Sound Design For Visual Media - Tutorial Notes Ep08

Episode 8: How I won a Sound Design Competition (Part 1)

Overview

In this episode and the next, I want to break down some of the Sound Design techniques and plugins I used to win the SOE Sound Design Competition, organized by a Sound Effect. If you don't know, A sound effect is a great website for sound designers, with tons of useful blogs and tutorials, tons of libraries to purchase and download (some are free) and occasionally they also run sound design competitions.

I was one of the winners of their most recent Sound Design competition called Sounds of Esen, where the goal was to Sound Design a 30-second animation, using a limited palette of sounds that they made available to download. I think this is a great approach because otherwise, people with more libraries would just have too much of an edge. This is a great way of evening the playing field.

Rules of the Competition

There rules were simple:

Create your own sound design for the video above (no music is required) - here's what you can use:

-You can only use the sound effects included.

**DATA SHOWN**:
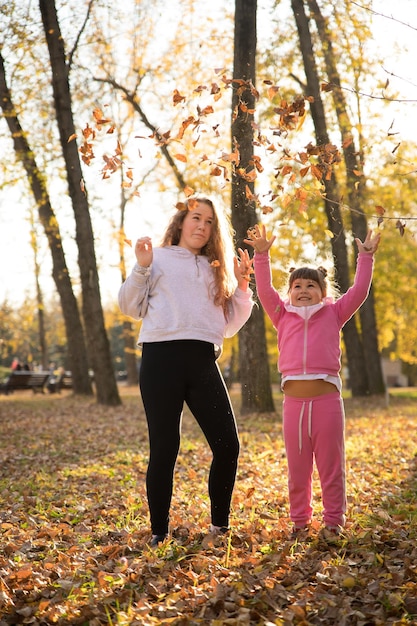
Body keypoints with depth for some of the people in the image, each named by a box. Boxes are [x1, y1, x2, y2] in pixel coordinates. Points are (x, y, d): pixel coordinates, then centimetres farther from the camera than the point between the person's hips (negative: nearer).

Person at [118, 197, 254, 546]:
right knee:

**WHAT THE TASK ASKS**: From the sound design tutorial notes, reproduce word for word the passage starting at "Episode 8: How" and ending at "the playing field.". Work only from the sound design tutorial notes; the material is not needed.

**SOLUTION TO THE EXERCISE**:
Episode 8: How I won a Sound Design Competition (Part 1)

Overview

In this episode and the next, I want to break down some of the Sound Design techniques and plugins I used to win the SOE Sound Design Competition, organized by a Sound Effect. If you don't know, A sound effect is a great website for sound designers, with tons of useful blogs and tutorials, tons of libraries to purchase and download (some are free) and occasionally they also run sound design competitions.

I was one of the winners of their most recent Sound Design competition called Sounds of Esen, where the goal was to Sound Design a 30-second animation, using a limited palette of sounds that they made available to download. I think this is a great approach because otherwise, people with more libraries would just have too much of an edge. This is a great way of evening the playing field.